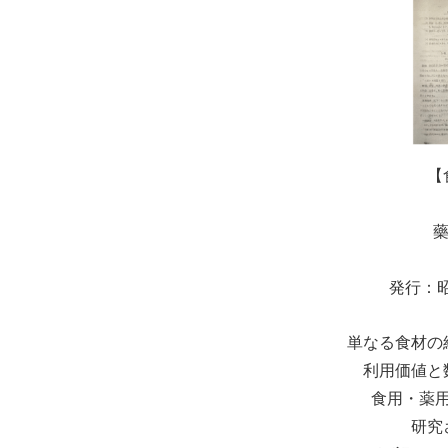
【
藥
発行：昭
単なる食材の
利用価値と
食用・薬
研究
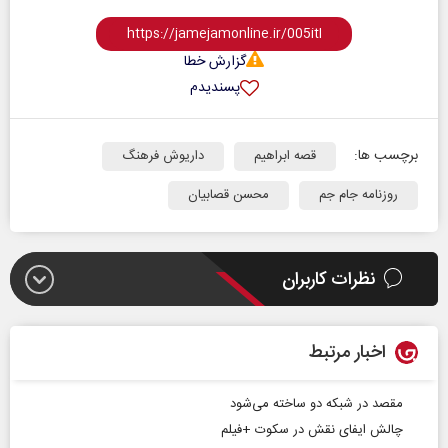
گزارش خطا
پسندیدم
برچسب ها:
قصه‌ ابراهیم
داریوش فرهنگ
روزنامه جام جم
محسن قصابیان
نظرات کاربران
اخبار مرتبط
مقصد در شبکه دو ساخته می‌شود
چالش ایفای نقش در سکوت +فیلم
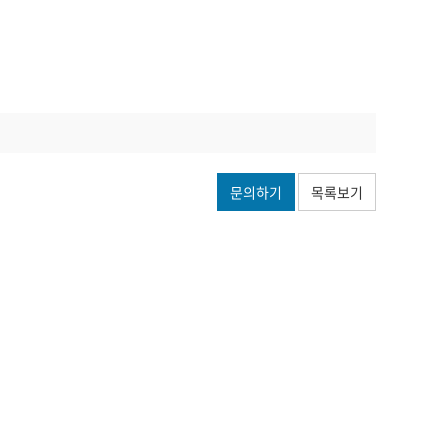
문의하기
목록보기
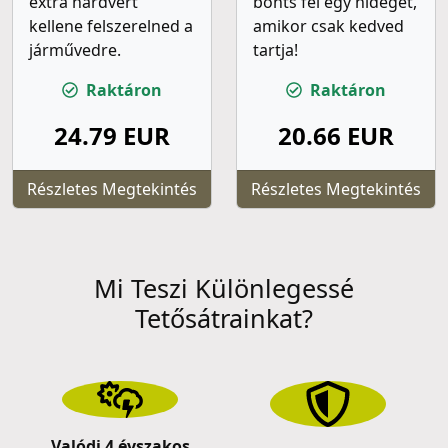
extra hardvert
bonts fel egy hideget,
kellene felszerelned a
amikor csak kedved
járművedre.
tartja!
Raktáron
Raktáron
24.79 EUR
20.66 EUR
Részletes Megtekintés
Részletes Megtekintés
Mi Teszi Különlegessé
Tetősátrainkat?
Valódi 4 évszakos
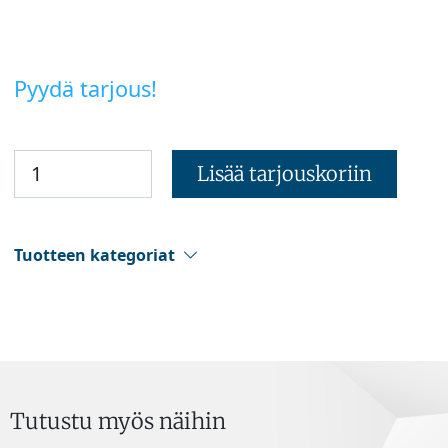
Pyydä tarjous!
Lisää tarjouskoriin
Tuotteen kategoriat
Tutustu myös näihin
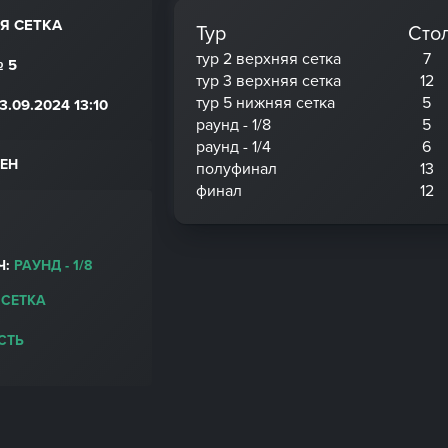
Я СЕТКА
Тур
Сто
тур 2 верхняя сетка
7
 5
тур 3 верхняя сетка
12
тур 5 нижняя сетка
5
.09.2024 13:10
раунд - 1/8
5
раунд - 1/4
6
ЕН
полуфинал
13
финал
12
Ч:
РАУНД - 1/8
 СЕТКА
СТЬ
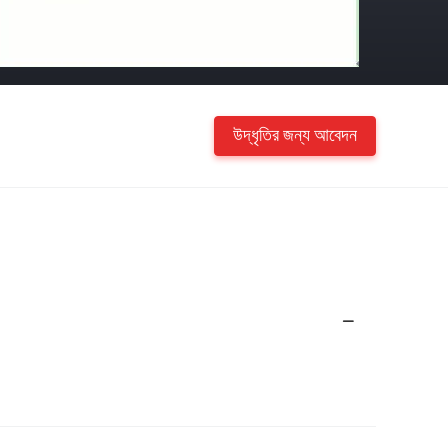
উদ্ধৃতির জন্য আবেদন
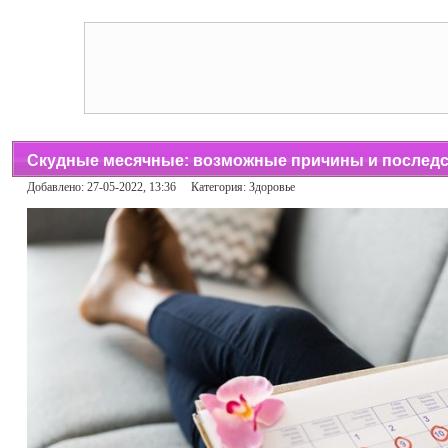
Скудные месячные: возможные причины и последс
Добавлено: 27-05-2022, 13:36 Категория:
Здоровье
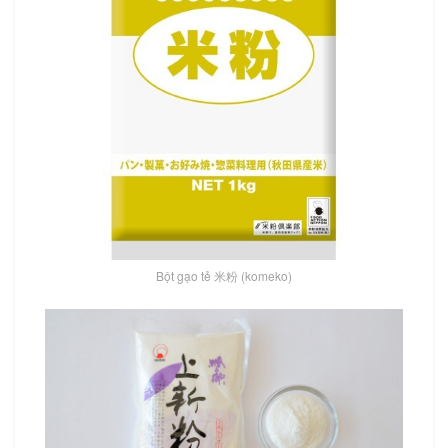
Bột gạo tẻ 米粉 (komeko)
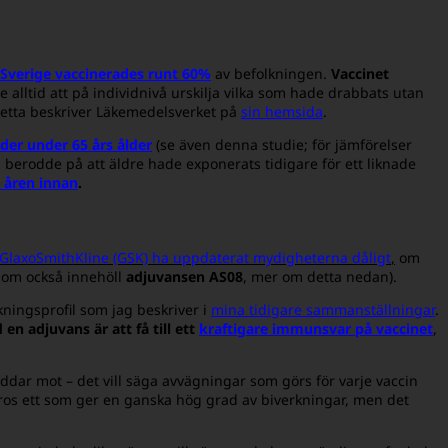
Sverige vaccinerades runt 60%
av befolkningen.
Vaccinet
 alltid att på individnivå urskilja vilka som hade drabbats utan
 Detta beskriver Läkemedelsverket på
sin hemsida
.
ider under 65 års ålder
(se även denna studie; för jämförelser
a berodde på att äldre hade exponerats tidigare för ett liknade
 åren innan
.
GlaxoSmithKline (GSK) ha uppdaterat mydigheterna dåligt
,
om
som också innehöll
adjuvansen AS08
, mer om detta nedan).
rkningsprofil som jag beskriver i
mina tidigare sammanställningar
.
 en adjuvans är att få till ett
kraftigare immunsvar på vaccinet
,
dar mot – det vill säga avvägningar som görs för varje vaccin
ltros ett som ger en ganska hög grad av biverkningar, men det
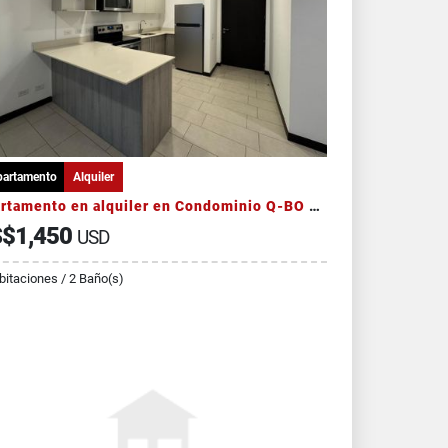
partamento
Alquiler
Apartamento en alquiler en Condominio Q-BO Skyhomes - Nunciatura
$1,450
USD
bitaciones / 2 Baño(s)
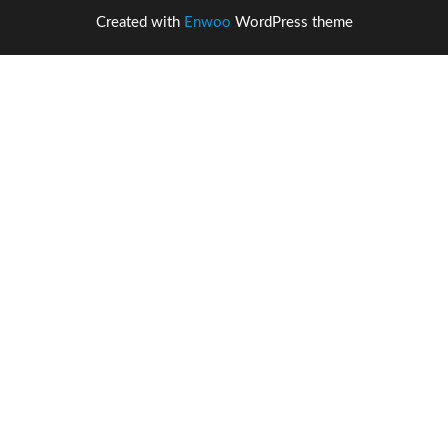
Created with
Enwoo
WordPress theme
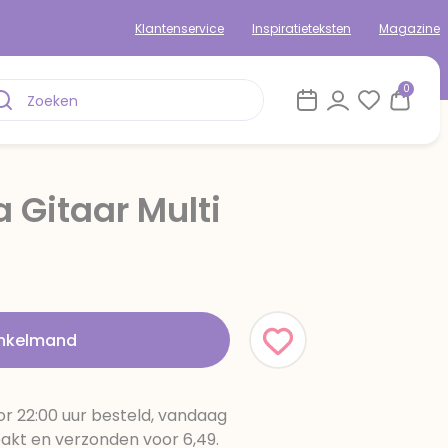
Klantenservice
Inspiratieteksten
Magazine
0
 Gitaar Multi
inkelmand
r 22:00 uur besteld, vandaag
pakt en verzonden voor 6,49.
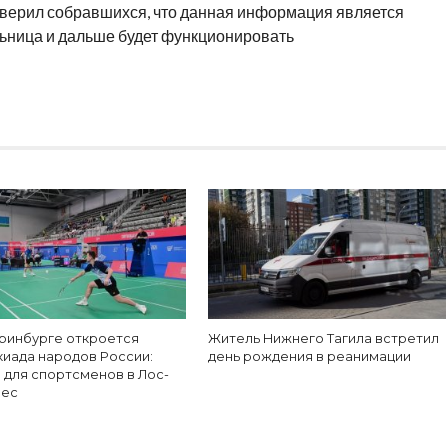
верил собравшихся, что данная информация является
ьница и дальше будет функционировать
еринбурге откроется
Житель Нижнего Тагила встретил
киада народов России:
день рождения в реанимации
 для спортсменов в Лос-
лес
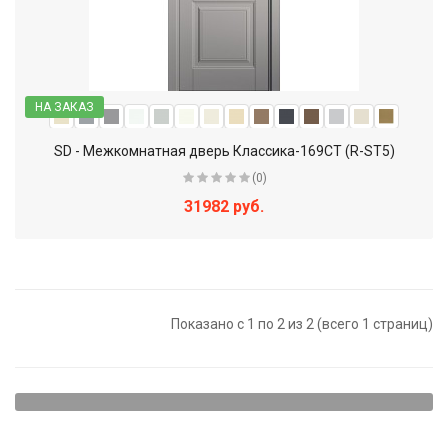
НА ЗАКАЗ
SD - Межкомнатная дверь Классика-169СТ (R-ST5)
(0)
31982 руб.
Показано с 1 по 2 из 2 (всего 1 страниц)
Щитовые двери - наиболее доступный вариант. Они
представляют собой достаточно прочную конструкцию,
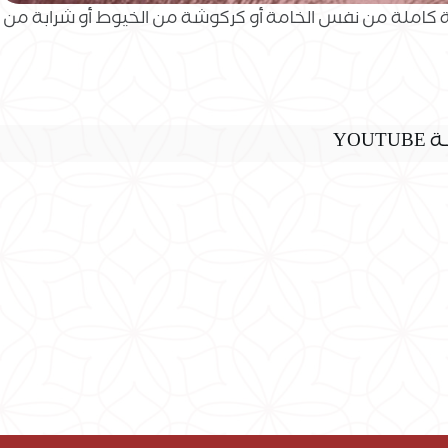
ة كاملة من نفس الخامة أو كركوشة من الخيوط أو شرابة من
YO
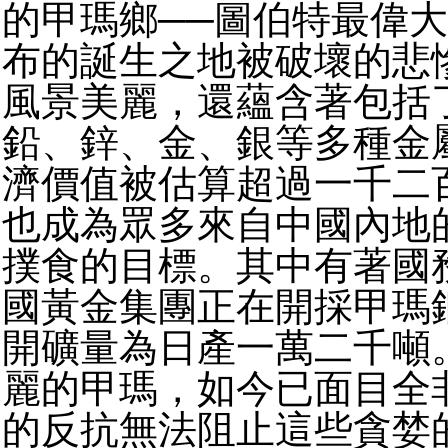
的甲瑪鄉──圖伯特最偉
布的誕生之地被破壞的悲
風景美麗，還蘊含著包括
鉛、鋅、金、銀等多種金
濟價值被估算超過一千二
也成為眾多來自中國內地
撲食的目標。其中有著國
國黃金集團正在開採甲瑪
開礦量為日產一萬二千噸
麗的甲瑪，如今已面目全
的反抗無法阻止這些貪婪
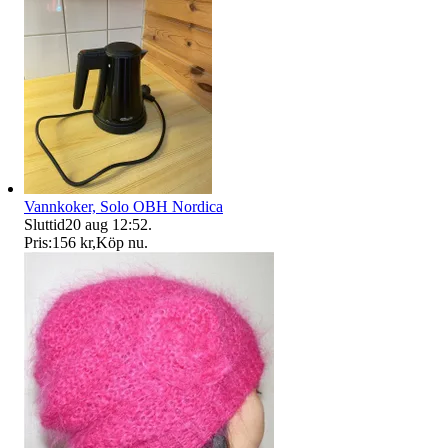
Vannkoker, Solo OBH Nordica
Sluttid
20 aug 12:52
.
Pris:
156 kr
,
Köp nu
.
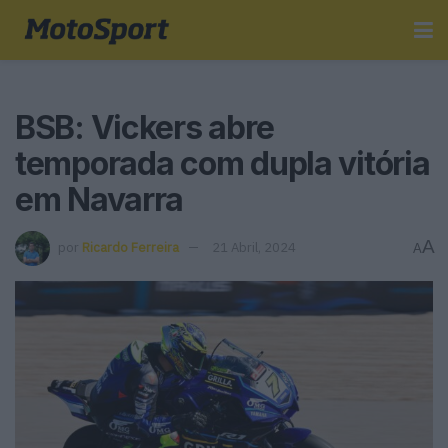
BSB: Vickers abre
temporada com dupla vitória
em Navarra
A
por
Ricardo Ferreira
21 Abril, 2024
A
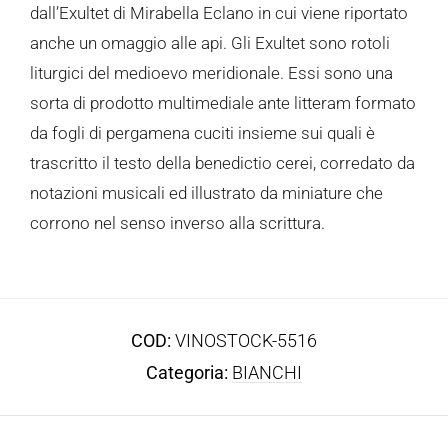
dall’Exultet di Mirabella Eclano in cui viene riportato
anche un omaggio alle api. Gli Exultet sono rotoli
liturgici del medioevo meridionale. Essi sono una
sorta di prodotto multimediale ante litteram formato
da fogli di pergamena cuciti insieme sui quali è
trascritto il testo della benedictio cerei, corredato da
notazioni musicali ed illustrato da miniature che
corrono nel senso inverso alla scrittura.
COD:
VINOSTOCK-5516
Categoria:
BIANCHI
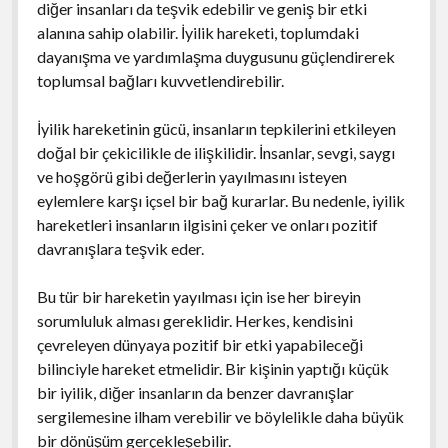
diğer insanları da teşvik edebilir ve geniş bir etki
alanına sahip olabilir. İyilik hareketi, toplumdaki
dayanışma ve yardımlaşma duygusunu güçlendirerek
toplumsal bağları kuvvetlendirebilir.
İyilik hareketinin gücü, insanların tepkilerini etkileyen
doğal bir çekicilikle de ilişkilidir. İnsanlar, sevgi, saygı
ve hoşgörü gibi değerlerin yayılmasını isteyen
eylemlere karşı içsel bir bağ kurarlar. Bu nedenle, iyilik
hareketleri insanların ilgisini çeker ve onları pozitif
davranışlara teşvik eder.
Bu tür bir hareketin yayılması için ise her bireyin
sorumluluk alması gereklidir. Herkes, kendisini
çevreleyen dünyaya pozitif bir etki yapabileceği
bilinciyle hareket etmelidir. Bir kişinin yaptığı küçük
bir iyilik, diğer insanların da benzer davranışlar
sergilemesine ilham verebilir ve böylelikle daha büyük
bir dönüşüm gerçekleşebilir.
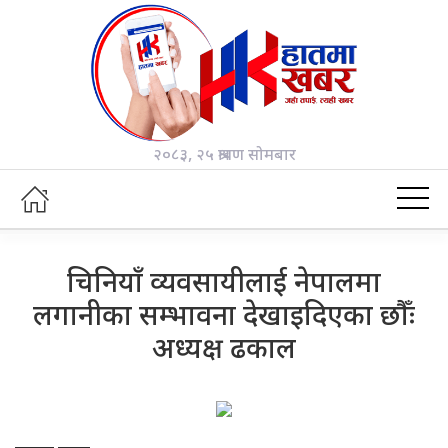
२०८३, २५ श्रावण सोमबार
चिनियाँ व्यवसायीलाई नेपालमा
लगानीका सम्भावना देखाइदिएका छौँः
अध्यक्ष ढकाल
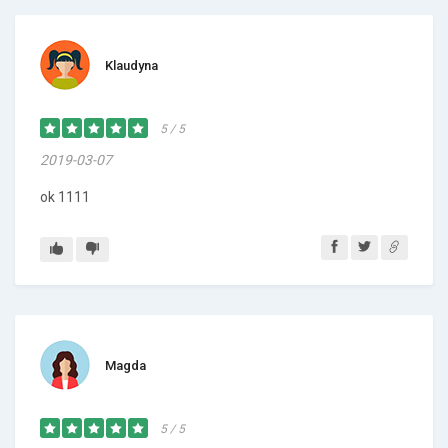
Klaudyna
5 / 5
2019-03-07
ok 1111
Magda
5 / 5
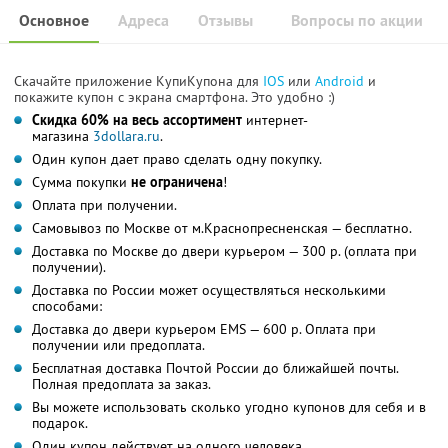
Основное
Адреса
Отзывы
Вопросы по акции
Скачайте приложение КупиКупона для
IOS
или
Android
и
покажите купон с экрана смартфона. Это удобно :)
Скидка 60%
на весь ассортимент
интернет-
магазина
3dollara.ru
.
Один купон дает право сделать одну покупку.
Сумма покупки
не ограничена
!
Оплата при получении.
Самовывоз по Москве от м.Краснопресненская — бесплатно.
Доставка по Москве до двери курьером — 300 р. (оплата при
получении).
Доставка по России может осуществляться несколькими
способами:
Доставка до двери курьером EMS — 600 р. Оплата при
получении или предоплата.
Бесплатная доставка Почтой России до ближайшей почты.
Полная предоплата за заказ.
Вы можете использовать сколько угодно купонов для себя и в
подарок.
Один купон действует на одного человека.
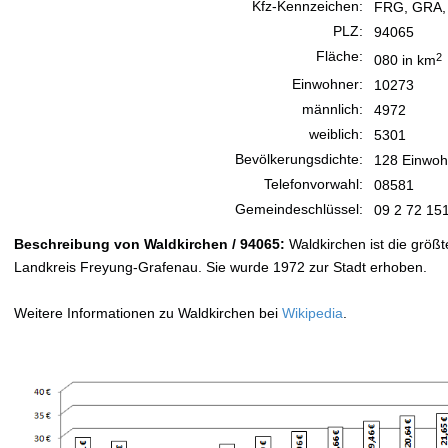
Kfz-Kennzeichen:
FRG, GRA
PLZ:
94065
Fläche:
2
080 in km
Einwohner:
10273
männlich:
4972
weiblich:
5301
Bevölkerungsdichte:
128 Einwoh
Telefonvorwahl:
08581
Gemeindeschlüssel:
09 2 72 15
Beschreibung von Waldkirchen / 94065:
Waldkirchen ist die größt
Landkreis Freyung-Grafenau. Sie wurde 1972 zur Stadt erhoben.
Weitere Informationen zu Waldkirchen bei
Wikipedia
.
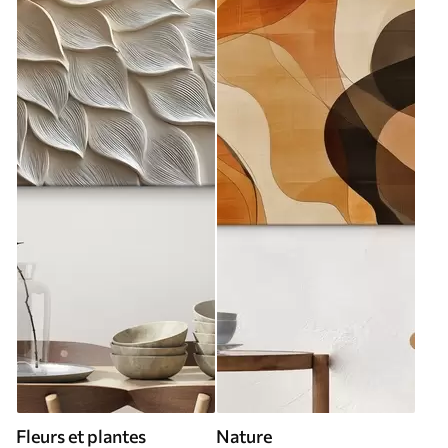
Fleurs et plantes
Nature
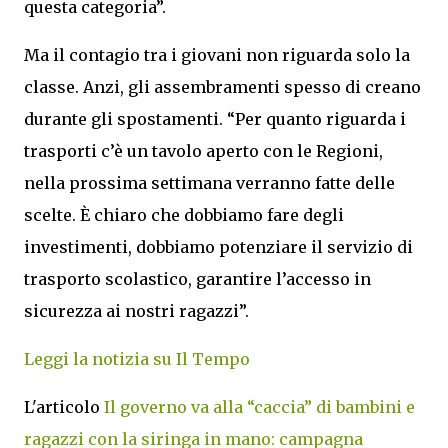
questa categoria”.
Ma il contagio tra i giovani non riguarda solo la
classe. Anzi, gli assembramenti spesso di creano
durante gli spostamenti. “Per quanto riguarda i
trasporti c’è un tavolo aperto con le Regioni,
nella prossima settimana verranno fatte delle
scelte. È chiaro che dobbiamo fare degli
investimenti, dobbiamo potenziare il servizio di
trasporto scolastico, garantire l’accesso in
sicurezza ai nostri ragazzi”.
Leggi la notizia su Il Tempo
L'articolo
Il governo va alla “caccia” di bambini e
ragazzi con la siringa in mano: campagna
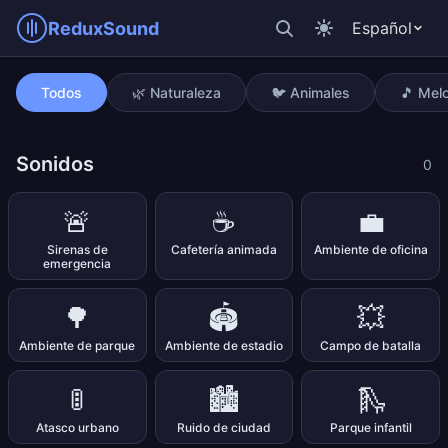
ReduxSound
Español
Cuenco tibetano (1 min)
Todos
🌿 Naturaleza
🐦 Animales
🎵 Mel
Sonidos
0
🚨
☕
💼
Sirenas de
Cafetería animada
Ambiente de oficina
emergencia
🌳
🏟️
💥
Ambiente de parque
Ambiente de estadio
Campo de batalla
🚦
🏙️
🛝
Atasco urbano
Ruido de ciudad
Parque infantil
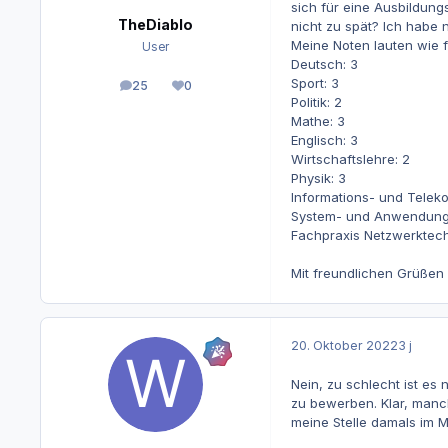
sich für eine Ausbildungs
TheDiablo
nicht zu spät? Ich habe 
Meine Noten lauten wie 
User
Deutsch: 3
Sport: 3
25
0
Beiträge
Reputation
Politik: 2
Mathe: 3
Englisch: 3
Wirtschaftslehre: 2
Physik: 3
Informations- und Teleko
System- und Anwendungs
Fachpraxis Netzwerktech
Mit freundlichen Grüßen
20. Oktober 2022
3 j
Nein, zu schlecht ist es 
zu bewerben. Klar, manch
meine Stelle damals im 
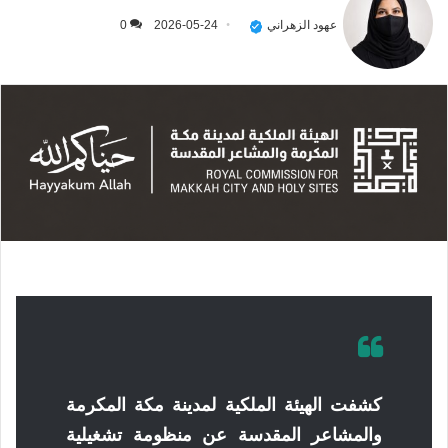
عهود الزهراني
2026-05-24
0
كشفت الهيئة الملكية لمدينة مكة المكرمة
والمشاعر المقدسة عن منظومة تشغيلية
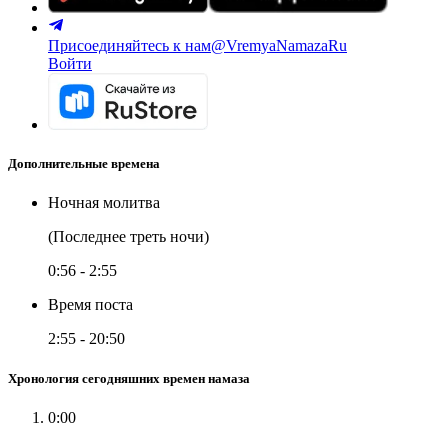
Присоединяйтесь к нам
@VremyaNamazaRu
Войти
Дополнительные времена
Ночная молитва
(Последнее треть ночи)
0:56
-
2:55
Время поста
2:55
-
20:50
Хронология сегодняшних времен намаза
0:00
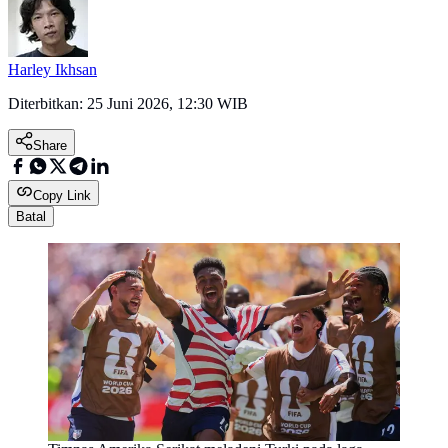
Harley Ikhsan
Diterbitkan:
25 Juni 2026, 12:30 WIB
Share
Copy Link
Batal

Activity – Transcribe, from the records above, the first line and every line after it up to and including the line with "(se även denna studie; för jämförelser"; omit pictures.

Answer to this exercise –
【
藥
発行：昭
単なる食材の
利用価値と
食用・薬
研究
گزارش خطا
پسندیدم
برچسب ها:
قصه‌ ابراهیم
داریوش فرهنگ
روزنامه جام جم
محسن قصابیان
نظرات کاربران
اخبار مرتبط
مقصد در شبکه دو ساخته می‌شود
چالش ایفای نقش در سکوت +فیلم
문의하기
목록보기
extra hardvert
bonts fel egy hideget,
kellene felszerelned a
amikor csak kedved
járművedre.
tartja!
Raktáron
Raktáron
24.79 EUR
20.66 EUR
Részletes Megtekintés
Részletes Megtekintés
Mi Teszi Különlegessé
Tetősátrainkat?
Valódi 4 évszakos
Pyydä tarjous!
Lisää tarjouskoriin
Tuotteen kategoriat
Tutustu myös näihin
Я СЕТКА
Тур
Сто
тур 2 верхняя сетка
7
 5
тур 3 верхняя сетка
12
тур 5 нижняя сетка
5
.09.2024 13:10
раунд - 1/8
5
раунд - 1/4
6
ЕН
полуфинал
13
финал
12
Ч:
РАУНД - 1/8
 СЕТКА
СТЬ
উদ্ধৃতির জন্য আবেদন
Скудные месячные: возможные причины и последс
Добавлено: 27-05-2022, 13:36 Категория:
Здоровье
Bột gạo tẻ 米粉 (komeko)
Sverige vaccinerades runt 60%
av befolkningen.
Vaccinet
 alltid att på individnivå urskilja vilka som hade drabbats utan
 Detta beskriver Läkemedelsverket på
sin hemsida
.
ider under 65 års ålder
(se även denna studie; för jämförelser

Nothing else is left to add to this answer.